The city of Poznan broke the cycle and provided the opportunity to escape the driver’s seat to stretch my legs around the old town. The layers of the city reflected the turbulent history of both the city and the country. On the new outskirts stood the modern shopping malls and large infrastructure projects such as the huge man made lake Malta, surrounded by western brands like Gucci and Zara. Further in lies the industrial communist buildings and the bland office and apartment blocks. The heart of Poznan is a picturesque old town, with a mixture of old renaissance buildings and those which were reconstructed after the devastation of the Second World War. We cycled through in this order, after going around the lake and ending up in the old town square. Full of life and full of colour the centre was vastly contrasting to the outskirts. Small shops and busy restaurants lined the perimeter and in the middle stood the town hall, which now houses the Museum of Poznan.

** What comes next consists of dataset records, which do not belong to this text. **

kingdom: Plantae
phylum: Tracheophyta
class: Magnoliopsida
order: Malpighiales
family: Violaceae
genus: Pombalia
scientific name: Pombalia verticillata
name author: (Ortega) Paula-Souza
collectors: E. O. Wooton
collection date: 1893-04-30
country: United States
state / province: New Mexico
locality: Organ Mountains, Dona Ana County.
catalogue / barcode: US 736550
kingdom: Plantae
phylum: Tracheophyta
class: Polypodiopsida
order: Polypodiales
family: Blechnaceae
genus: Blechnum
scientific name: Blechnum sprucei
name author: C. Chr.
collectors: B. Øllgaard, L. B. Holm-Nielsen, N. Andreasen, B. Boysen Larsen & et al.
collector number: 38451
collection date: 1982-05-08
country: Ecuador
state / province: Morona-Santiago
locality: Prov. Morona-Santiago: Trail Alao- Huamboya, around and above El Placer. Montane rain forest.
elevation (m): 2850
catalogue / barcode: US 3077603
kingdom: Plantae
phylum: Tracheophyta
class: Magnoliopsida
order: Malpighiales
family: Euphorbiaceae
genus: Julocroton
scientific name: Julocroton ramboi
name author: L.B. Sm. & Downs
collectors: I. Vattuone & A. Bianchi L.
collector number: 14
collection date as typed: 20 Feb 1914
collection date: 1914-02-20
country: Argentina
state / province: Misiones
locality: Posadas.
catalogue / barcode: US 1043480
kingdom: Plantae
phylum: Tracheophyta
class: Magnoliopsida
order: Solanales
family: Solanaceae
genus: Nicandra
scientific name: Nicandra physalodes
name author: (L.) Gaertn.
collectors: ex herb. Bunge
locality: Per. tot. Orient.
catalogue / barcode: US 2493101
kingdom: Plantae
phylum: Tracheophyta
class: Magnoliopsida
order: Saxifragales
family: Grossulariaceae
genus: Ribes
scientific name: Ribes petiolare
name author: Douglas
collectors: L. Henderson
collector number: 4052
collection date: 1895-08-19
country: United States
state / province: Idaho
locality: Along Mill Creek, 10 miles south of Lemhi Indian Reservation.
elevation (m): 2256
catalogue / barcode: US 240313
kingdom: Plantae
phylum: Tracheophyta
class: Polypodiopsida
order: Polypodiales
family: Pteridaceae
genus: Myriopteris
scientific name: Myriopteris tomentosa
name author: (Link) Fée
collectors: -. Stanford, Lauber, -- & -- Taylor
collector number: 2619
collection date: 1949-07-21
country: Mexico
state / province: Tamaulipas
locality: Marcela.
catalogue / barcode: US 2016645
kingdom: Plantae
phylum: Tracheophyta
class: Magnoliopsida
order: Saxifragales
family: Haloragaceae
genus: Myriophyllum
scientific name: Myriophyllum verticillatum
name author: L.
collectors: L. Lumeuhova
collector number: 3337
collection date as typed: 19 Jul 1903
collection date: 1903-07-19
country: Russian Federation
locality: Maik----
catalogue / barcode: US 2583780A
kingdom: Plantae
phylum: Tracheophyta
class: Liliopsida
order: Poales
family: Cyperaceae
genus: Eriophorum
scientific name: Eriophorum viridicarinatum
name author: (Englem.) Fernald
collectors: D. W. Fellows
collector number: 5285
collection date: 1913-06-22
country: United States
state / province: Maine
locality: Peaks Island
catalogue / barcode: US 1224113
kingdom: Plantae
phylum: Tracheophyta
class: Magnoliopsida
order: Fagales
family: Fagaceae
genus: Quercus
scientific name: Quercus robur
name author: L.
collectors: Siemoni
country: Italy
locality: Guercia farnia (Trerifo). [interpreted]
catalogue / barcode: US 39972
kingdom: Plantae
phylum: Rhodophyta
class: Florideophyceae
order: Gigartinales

Eager to learn about the history of the city we popped in for a look around. With only a 20p entrance fee we thought we couldn’t go wrong, but somehow, even a fee that low felt like a rip off when we re-emerged into square. Four stories inside the old building and barely a single interesting artefact. We entered with the hope of getting some info on the history of Poznan, as the museums name suggested but all we encountered were old portraits with potentially informative text in Polish, broken crockery and some stuffed goats. The top floor did house some more useful photos regarding the destruction of the war and the soviet liberation but nothing worth hiking up the creaky staircase for.
Even if the signs could have explained the infatuation with goats the trip would’ve been worth it. After a great fire laid waste to the city the town hall was rebuilt with a fancy new clock and to celebrate the grand opening there was to be a marvellous feast for all the town and several famous people. The making of the main dish fell to a young kitchen hand who in the excitement of it all took his eye of the roasting venison which burnt to cinders. Terrified after his mistake he stole two billy goats from a nearby field, dragged them back to the square to be cooked where they broke free, ran to the tower and started head butting each other in front of the crowd. The mayor was so amused by the spectacle he pardoned the poor cook and commissioned the construction of the fighting goat clockwork which rings into life at noon each day at the clock tower. Even that little story explaining all the goat souvenirs would’ve been worth it.
Having wasted the afternoon not learning about goats, having a beer and walking aimlessly through the rest of the small old town we bid farewell to Poznan and continued north.
The next marvel on our Polish road trip was the castle at Malbork. With the fancy title of “castle of the Teutonic order” is was worth stopping at to admire the construction. Boasting the titles of largest castle by land area and the biggest brick building in the world it is an impressive old thing with huge turrets sticking out from behind a labyrinth of walls and moats. Built by knights eight hundred years ago it was once the largest fortress in Europe and is four times larger than Windsor castle. We walked around it twice to appreciate its size and ridiculous number of bricks before repeatedly hitting some of those bricks with the frisbee.
After discussing ways to take the castle, Bani opting for a siege or just climbing the walls, we returned to the pot hole infested roads and found another field to stay the night in.